In the C.R.P. decision, the U.S.D.A. said, "We believe the decision . . . strikes the best possible balance between supporting programs that protect our natural resources and meeting the nation’s need for grain production."
The Alliance for Agricultural Growth & Competitiveness, which consists of 13 grain, oilseed, meat and poultry associations, strongly supported an early release of C.R.P. acres without penalty. "The fundamental question is whether or not the U.S. should be idling scarce land resources, many of which are neither highly erodible nor environmentally sensitive, as a key U.S. industry is faced with such circumstances (tight supplies, rising consumer prices and the threat of inflation)," the group said.
Corn futures traded higher on the news that the early C.R.P. release was a no-go.
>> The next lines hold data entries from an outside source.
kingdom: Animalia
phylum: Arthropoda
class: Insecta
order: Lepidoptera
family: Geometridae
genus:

On the other end of the spectrum, the rather quick demise after just nine days of W.T.O. trade talks, that actually began seven years ago, in Geneva was seen by some as a boost to U.S. production agriculture, although not necessarily to processors and end users. The U.S. had offered to severely limit "trade-distorting farm subsidies" as its contribution to the talks. But several developing nations said U.S. offers were not enough. China blamed the U.S. and the European Union. Japan blamed China and India.
Back in the U.S., the next major policy decision concerns a request from Texas to cut in half the 9 billion gallon Renewable Fuels Standard (R.F.S.) because of harm caused by corn prices that it says were driven higher by ethanol use. The E.P.A. was to have ruled on the request on June 24, the end of the 90-day review period. But more than 1,500 comments from farm groups to environmental interests, have delayed the decision, which now is expected in early August. A move by the E.P.A. to reduce the R.F.S. most assuredly will pressure corn and soybean (soybean oil) prices as key demand areas are reduced. If the E.P.A. leaves the R.F.S. unchanged, prices should hold at least steady.
Major policy issues, which so far have changed nothing, have added just a bit more uncertainty to already volatile commodity markets this summer.